## Come procedere
Riscrivi il passo del testo su ANDOR che va da "Il prossimo 21" fino a "di Diego Luna.", sostituendo "Disney+" con "la piattaforma streaming".

## Estratto della fonte
>>

ANDOR

Il prossimo 21 settembre la galassia di Star Wars si espanderà ancora una volta con l’arrivo su Disney+ di ANDOR, la nuova serie Lucasfilm, ideata da Tony Gilroy, già penna dietro a Rogue One: A Star Wars Story. E non è un caso che l’autore della serie sia lo sceneggiatore (e regista delle riprese aggiuntive) del film sui Ribelli che hanno rubato i piani della Morte Nera, perché il protagonista dello show è proprio quel Cassian Andor, che avrà ancora una volta il volto di Diego Luna.

 

“Molte persone stanno affrontando tempi difficili e trovano decisioni ardue da compiere lungo il loro cammino – spiega proprio l’autore in occasione della conferenza stampa della serie – Questo è il vero tema dello show e io sono qui per l’opportunità di raccontarlo su una scala gigante, su una grande tela“.

Andor, personaggio comuni alle prese con scelte straordinarie

Sui motivi per cui la serie ha potuto prendere vita, Gilroy non ha dubbi: “Lo show esiste perché c’è un’enorme, intricata, importante, appassionata community di fan di Star Wars. E non si tratta di un gruppo monolitico e omogeneo. Ci sono tante versioni e divisioni al suo interno, ma questa comunità enorme esiste e segue la saga. È questo che ci ha dato l’opportunità e l’abilità di creare uno show così importante in termini di scala e mezzi.”

Ma allo stesso tempo, Gilroy spiega che non esiste un pubblico che non può apprezzare la serie, dal momento che non esistono segreti o concetti pregressi che si devono conoscere per poterne seguire la storia. “Quella è la scommessa. Possiamo soddisfare, elettrizzare ed esaltare i fan più affezionati? E possiamo allo stesso tempo realizzare qualcosa che sia così intenso emotivamente anche per i non fan, semplicemente parlando di persone alle prese con grandi e piccole decisioni quotidiane? Possiamo attirare anche un pubblico che sia interessato a questo aspetto? Possiamo unire le due cose? Questa è stata la scommessa. Questo è quello che stiamo cercando di fare e il motivo per cui siamo qui“.

AndorIl protagonista della serie è interpretato, come nel film, da Diego Luna, che dal canto suo ha provato a spiegare perché proprio ANDOR è un progetto diverso tra quelli che stano fiorendo nell’universo di George Lucas. Per l’attore, tutto rimanda alle abilità del suo autore.

<<

## Dati disponibili
>>

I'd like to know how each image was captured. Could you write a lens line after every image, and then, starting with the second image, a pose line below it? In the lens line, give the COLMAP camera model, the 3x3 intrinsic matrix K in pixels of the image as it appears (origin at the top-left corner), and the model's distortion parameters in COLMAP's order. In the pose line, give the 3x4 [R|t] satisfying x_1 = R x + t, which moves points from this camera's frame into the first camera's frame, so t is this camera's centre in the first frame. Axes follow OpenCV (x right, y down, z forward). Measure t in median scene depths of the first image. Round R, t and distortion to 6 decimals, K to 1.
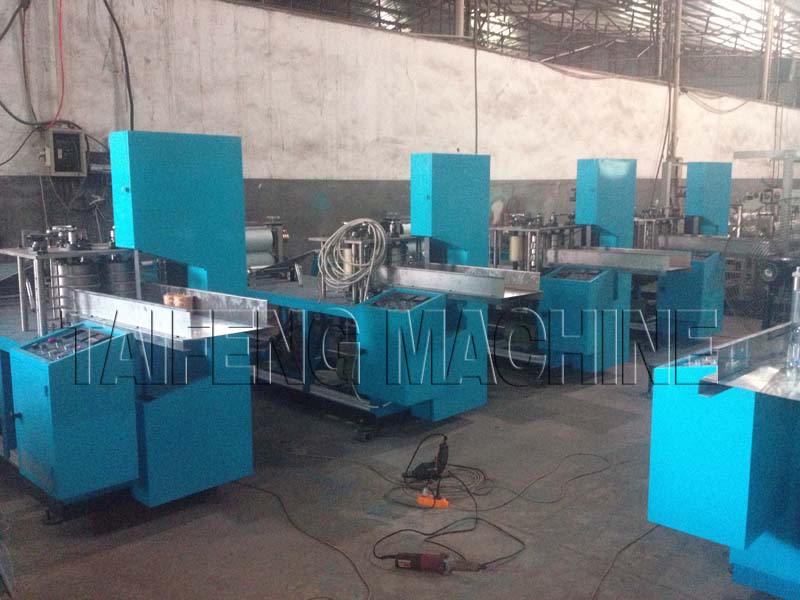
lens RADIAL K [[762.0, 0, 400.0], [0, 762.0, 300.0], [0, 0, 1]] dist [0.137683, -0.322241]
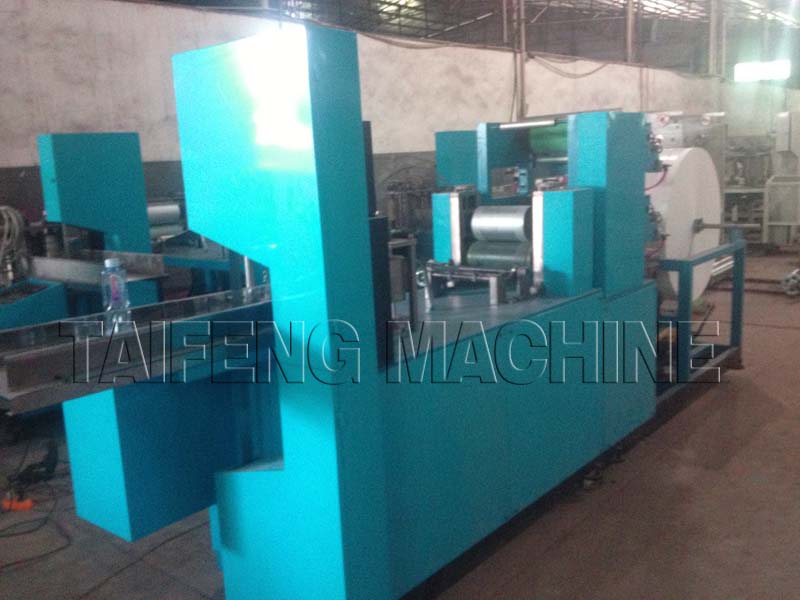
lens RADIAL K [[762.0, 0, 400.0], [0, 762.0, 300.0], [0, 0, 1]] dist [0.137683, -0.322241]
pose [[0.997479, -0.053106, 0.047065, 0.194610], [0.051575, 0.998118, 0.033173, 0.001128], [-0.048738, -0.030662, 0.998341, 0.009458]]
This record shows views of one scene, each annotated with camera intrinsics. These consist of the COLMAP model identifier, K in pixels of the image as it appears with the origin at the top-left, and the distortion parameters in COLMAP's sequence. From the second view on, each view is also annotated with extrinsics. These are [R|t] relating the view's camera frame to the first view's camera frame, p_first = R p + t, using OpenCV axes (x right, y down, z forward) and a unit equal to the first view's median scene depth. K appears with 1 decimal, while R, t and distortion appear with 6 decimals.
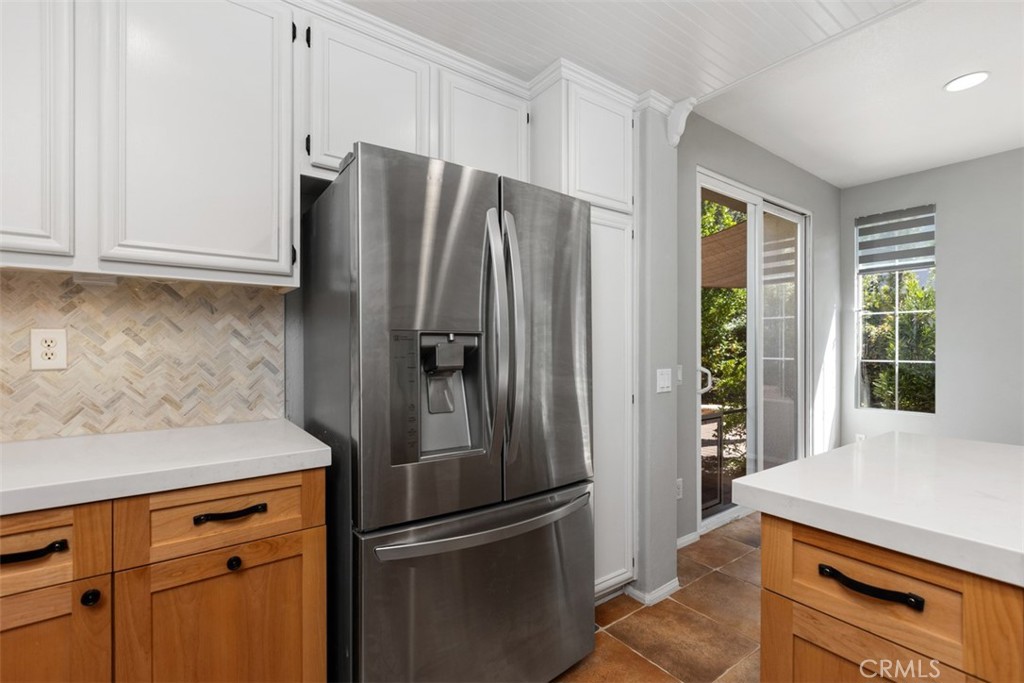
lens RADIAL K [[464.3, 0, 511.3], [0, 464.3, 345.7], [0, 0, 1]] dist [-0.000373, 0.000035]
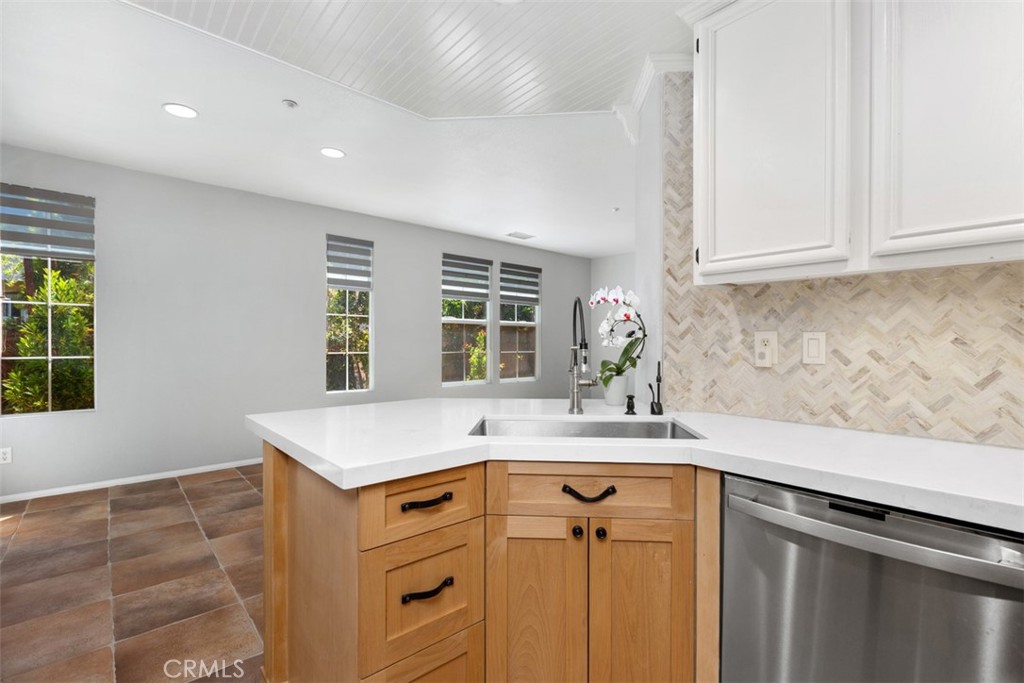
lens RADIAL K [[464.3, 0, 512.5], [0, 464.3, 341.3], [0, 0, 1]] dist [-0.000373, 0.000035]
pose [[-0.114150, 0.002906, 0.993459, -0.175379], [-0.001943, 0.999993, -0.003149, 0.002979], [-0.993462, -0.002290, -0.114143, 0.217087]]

<<
>>

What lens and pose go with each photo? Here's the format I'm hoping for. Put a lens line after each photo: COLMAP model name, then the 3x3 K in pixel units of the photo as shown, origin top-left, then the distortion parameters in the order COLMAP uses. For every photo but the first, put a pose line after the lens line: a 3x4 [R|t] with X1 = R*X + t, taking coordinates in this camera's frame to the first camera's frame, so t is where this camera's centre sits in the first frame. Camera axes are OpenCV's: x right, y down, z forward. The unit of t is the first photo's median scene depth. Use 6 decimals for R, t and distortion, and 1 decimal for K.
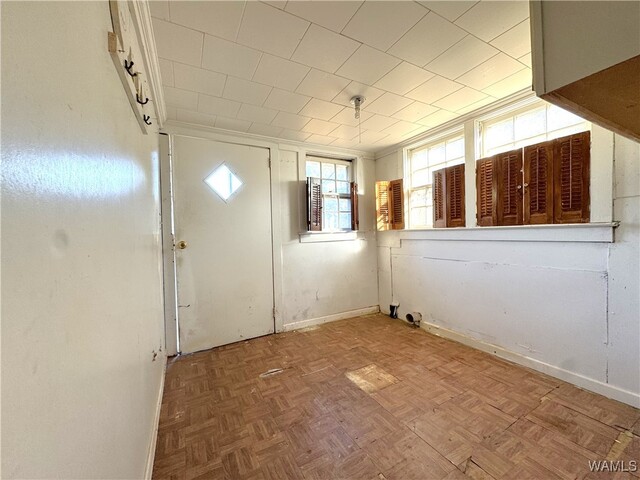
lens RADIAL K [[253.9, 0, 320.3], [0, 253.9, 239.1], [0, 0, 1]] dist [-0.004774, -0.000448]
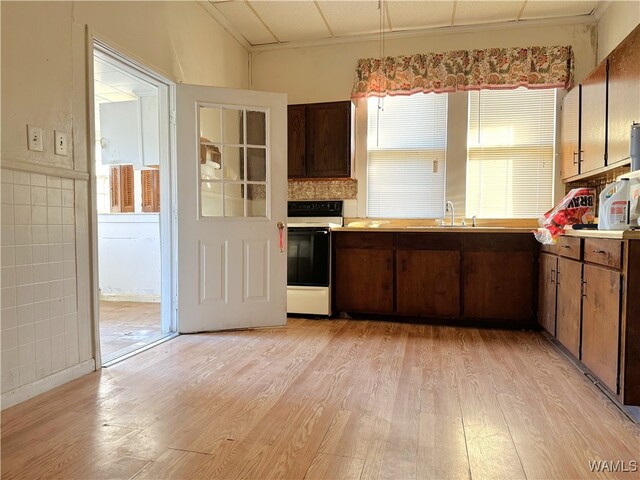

<<
>>

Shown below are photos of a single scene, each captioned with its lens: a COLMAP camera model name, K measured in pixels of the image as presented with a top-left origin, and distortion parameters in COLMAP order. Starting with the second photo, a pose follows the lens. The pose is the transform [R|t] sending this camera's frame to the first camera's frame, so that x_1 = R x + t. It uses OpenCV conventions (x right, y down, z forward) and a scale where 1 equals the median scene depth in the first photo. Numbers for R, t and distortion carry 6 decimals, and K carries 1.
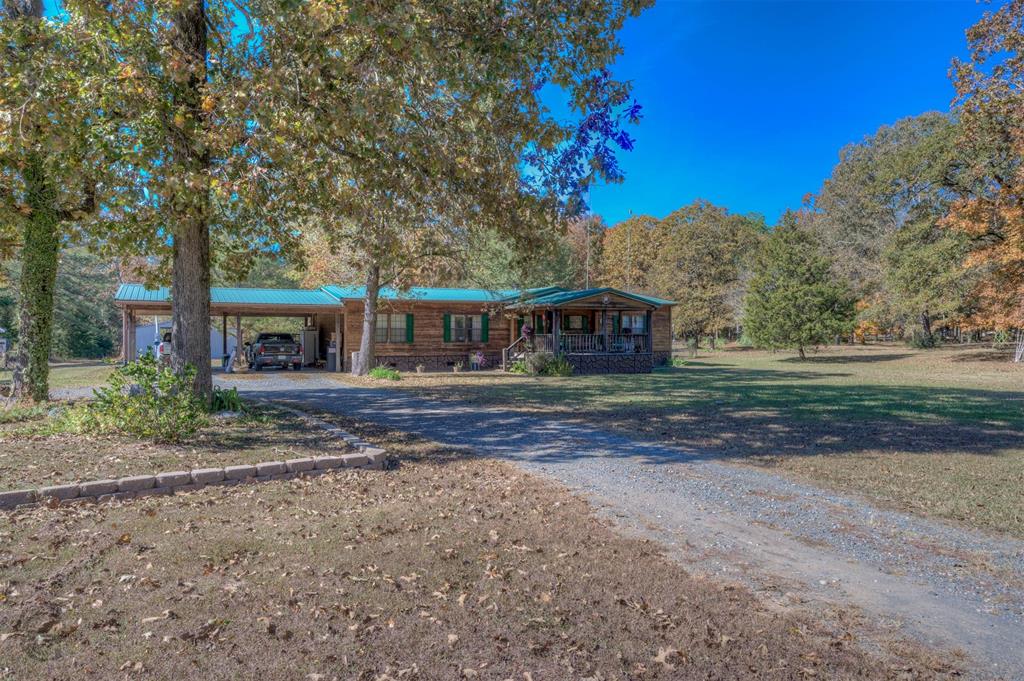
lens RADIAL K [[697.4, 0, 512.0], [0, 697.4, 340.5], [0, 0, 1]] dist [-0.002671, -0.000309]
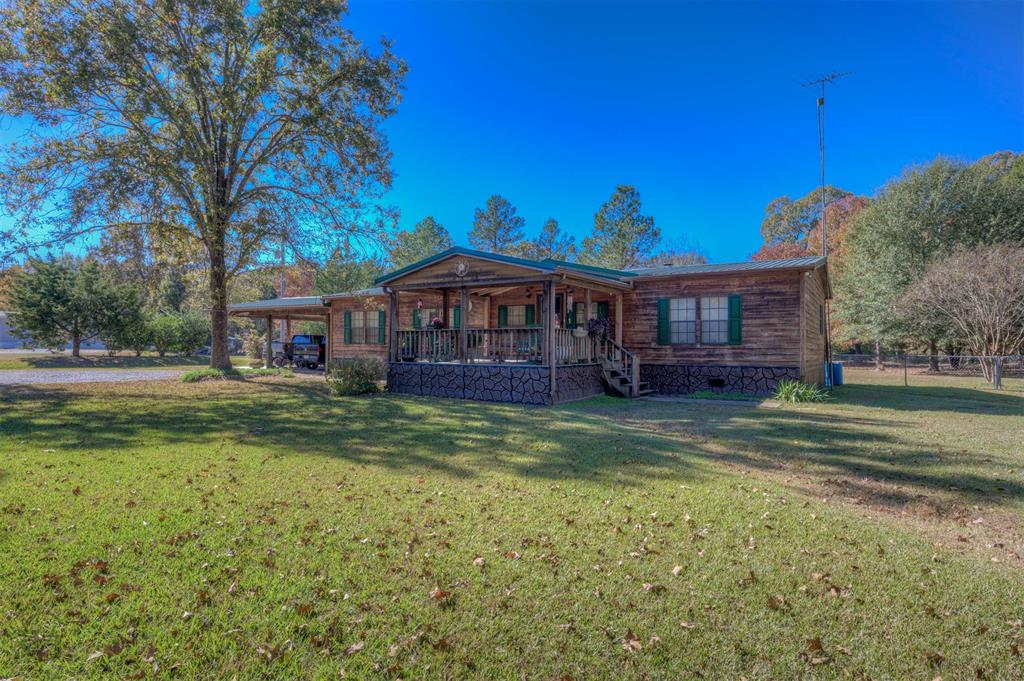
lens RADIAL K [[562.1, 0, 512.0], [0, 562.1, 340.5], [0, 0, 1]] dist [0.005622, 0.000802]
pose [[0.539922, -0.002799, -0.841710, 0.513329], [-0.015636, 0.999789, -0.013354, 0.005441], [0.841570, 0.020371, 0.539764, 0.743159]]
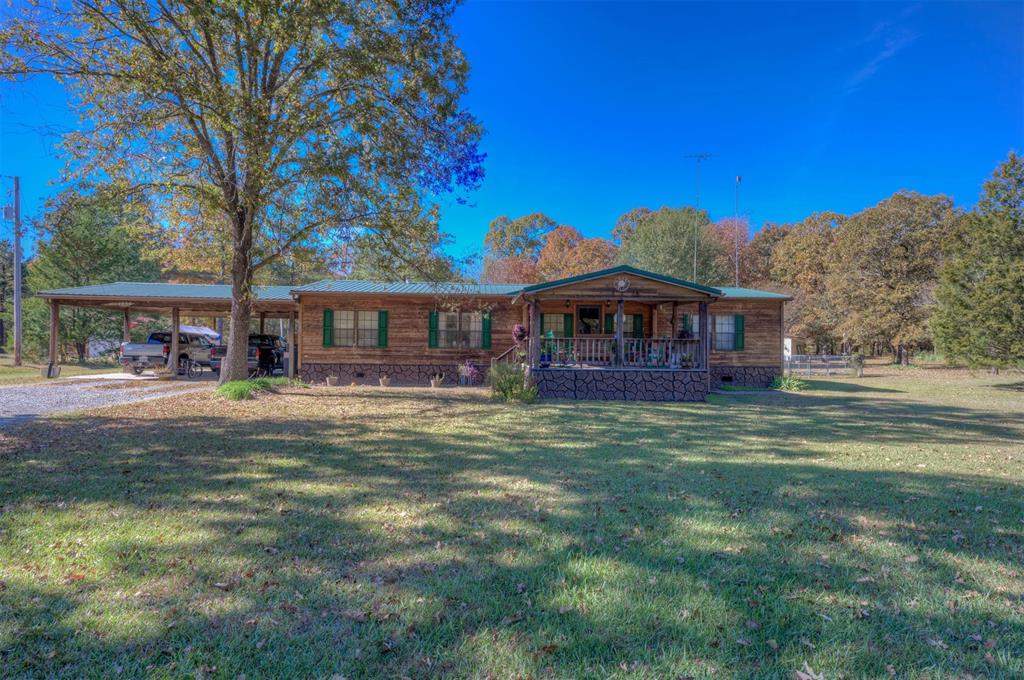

<<

## Risposta finale
Il prossimo 21 settembre la galassia di Star Wars si espanderà ancora una volta con l’arrivo su la piattaforma streaming di ANDOR, la nuova serie Lucasfilm, ideata da Tony Gilroy, già penna dietro a Rogue One: A Star Wars Story. E non è un caso che l’autore della serie sia lo sceneggiatore (e regista delle riprese aggiuntive) del film sui Ribelli che hanno rubato i piani della Morte Nera, perché il protagonista dello show è proprio quel Cassian Andor, che avrà ancora una volta il volto di Diego Luna.